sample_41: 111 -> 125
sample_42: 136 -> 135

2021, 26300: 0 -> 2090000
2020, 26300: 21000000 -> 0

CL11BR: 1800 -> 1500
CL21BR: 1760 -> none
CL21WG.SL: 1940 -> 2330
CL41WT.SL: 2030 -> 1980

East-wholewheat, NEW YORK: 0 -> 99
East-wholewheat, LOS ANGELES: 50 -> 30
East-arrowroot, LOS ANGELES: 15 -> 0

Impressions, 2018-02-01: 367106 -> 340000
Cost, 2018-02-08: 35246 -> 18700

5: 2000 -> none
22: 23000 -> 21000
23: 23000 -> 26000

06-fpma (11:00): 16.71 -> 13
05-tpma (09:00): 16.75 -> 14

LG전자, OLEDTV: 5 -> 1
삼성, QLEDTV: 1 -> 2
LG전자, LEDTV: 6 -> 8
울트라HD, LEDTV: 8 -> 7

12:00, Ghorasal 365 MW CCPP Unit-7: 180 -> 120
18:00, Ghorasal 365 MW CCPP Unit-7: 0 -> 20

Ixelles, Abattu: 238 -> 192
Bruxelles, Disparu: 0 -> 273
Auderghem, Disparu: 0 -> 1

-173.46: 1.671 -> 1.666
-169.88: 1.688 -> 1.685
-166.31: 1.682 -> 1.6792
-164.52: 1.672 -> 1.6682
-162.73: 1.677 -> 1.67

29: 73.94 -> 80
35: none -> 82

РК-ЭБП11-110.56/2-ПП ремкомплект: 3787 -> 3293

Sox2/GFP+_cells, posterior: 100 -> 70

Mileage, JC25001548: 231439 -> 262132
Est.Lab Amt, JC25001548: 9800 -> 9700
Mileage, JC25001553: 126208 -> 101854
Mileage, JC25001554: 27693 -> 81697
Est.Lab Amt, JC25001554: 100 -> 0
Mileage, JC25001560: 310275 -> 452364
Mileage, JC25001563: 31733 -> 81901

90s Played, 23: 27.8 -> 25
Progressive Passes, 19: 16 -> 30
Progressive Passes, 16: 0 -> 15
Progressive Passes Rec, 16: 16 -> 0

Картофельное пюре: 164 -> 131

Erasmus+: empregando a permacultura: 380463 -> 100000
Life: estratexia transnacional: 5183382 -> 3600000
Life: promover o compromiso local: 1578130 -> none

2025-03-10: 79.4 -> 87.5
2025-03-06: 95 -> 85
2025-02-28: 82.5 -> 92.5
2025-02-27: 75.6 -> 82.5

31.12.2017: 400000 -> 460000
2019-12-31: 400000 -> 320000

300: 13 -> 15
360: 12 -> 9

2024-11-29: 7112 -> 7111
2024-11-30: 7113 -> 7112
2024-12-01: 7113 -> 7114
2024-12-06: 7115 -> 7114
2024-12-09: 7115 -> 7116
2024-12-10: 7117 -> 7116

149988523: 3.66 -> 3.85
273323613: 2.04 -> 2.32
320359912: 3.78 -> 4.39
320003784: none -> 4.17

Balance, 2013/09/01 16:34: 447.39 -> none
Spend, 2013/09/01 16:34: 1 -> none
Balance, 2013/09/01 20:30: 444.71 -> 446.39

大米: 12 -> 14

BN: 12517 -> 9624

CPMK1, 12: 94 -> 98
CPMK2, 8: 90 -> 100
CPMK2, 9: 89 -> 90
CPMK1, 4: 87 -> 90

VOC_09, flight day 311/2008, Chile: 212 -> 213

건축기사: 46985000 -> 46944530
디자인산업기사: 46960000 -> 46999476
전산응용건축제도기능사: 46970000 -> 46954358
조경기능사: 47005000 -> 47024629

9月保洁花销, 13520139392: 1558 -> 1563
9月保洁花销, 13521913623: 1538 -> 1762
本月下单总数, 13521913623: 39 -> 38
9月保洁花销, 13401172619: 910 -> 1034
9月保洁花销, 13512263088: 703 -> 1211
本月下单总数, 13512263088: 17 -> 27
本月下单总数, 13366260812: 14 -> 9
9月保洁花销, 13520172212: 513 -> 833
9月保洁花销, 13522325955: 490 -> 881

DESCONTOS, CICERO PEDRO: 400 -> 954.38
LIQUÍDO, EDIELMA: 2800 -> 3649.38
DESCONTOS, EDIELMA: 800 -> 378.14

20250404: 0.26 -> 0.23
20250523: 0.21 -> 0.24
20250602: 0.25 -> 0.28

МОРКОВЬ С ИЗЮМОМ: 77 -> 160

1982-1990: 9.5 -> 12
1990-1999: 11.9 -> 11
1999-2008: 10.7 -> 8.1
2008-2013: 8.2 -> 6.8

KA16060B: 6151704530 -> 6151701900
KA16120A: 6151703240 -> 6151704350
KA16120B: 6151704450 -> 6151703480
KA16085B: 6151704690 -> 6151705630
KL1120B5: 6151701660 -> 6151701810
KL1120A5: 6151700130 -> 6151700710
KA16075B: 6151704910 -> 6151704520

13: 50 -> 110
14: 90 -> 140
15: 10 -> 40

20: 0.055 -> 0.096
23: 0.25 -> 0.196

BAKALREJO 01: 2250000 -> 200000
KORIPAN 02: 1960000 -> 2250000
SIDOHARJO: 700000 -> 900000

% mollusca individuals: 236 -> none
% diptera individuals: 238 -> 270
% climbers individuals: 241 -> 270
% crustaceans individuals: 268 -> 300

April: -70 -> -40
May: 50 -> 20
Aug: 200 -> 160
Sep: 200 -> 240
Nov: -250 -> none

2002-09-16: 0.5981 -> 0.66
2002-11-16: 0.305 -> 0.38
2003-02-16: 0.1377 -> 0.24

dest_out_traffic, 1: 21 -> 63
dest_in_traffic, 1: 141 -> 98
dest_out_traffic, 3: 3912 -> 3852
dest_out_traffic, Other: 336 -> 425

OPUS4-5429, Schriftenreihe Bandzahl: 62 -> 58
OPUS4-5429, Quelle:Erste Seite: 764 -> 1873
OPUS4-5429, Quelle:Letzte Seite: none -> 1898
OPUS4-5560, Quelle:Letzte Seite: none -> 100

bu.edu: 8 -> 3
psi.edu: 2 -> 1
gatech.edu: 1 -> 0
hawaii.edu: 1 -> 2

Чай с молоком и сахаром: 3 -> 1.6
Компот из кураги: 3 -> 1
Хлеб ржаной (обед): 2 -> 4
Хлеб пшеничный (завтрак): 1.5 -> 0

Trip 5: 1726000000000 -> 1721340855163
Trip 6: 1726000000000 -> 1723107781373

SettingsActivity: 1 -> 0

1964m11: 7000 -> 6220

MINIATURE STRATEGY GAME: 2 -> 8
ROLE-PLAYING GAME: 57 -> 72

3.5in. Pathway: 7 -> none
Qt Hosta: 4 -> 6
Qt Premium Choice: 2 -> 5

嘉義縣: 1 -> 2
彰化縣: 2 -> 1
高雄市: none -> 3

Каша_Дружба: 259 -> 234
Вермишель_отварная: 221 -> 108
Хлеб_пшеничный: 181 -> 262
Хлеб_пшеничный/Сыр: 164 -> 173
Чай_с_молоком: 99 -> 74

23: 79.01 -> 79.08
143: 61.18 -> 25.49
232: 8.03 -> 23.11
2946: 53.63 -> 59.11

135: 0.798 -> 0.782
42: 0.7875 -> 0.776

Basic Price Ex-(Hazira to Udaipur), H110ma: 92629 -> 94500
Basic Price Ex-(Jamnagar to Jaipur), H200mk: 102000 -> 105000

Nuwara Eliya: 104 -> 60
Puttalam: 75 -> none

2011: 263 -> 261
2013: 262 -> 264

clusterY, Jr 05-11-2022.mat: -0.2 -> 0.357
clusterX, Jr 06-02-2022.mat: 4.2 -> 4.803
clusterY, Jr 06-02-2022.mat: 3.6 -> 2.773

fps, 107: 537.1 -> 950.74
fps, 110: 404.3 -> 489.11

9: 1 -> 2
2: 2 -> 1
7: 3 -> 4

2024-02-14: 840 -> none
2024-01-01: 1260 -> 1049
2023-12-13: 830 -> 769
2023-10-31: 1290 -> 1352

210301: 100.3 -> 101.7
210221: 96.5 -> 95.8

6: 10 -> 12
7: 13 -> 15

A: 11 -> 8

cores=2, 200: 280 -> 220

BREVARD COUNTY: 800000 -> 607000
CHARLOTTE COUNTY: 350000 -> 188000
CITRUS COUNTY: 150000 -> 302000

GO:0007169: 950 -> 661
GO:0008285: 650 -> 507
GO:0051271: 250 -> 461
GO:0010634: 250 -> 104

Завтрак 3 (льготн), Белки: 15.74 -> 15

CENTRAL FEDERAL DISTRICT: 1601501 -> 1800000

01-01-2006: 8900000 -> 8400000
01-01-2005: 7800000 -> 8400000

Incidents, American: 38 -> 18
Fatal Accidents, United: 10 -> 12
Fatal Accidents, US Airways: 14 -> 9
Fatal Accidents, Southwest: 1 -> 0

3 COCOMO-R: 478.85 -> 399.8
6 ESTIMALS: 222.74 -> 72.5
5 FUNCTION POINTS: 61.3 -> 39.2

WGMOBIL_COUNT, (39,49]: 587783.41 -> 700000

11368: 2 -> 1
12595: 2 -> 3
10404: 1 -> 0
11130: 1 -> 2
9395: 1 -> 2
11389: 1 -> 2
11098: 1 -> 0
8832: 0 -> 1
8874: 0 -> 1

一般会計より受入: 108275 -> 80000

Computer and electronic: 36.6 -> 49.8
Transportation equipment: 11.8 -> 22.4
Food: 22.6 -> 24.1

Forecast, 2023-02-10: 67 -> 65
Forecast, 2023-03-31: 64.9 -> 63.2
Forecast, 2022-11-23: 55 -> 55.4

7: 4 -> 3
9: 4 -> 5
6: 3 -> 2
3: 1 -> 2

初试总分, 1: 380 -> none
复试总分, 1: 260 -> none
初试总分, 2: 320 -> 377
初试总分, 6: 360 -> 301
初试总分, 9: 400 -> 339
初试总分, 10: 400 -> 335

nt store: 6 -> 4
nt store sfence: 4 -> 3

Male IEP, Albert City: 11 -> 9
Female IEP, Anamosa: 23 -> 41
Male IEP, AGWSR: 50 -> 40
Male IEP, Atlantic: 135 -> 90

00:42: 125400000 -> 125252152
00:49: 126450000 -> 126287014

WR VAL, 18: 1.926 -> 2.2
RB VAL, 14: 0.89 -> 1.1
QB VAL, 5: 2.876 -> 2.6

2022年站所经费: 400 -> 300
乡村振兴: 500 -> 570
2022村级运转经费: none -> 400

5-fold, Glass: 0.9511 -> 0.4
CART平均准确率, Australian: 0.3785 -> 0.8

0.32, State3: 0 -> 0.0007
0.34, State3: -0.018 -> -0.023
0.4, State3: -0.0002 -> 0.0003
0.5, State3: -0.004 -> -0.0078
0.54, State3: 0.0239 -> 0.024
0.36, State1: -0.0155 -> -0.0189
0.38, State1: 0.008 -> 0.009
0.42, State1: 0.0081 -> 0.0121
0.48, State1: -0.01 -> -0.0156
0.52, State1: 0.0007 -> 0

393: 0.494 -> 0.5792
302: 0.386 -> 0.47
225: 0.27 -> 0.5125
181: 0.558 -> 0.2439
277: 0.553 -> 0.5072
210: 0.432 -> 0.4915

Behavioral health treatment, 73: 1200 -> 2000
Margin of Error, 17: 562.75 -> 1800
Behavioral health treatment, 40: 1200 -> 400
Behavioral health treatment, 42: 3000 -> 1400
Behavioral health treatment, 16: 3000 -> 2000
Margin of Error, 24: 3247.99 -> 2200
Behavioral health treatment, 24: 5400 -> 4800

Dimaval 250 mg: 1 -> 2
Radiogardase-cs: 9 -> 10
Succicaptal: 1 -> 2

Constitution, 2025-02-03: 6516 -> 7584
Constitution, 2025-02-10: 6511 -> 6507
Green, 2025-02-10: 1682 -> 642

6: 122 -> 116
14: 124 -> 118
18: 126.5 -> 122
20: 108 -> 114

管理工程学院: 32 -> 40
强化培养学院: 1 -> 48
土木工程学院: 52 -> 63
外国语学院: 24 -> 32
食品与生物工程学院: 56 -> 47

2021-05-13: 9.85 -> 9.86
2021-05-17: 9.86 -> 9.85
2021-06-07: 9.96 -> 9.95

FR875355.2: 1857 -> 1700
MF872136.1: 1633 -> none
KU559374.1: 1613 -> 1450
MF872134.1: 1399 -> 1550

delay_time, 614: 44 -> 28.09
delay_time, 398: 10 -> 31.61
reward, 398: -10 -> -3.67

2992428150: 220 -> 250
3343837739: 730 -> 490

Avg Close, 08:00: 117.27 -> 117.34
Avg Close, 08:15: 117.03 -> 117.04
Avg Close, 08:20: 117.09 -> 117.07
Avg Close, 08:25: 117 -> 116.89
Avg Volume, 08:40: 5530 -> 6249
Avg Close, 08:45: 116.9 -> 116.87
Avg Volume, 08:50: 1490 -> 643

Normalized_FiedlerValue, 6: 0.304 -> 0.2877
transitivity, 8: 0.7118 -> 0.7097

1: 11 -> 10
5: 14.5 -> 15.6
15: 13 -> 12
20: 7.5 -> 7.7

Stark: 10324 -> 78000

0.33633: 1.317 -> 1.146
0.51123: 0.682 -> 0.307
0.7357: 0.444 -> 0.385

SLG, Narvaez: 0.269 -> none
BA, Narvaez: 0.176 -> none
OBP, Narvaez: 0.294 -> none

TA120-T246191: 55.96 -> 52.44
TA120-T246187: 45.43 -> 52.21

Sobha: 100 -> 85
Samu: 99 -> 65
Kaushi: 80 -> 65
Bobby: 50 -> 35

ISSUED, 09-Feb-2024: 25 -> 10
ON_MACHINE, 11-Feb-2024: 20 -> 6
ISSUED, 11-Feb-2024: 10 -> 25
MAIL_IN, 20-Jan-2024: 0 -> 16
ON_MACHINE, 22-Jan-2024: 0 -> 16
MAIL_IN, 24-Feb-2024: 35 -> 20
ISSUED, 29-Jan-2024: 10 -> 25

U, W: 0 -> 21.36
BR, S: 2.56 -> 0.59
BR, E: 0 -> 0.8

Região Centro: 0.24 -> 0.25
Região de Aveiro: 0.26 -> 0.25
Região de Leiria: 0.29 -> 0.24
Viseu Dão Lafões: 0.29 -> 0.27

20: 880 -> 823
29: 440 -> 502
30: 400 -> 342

___

▸ DESCRIPTION OF THE TASK: An exact copy of the lines above, from the one containing "彰化縣: 2 -> 1" through the one containing "Puttalam: 75 -> none", is the whole of the answer.

▸ EXERCISE ANSWER:
彰化縣: 2 -> 1
高雄市: none -> 3

Каша_Дружба: 259 -> 234
Вермишель_отварная: 221 -> 108
Хлеб_пшеничный: 181 -> 262
Хлеб_пшеничный/Сыр: 164 -> 173
Чай_с_молоком: 99 -> 74

23: 79.01 -> 79.08
143: 61.18 -> 25.49
232: 8.03 -> 23.11
2946: 53.63 -> 59.11

135: 0.798 -> 0.782
42: 0.7875 -> 0.776

Basic Price Ex-(Hazira to Udaipur), H110ma: 92629 -> 94500
Basic Price Ex-(Jamnagar to Jaipur), H200mk: 102000 -> 105000

Nuwara Eliya: 104 -> 60
Puttalam: 75 -> none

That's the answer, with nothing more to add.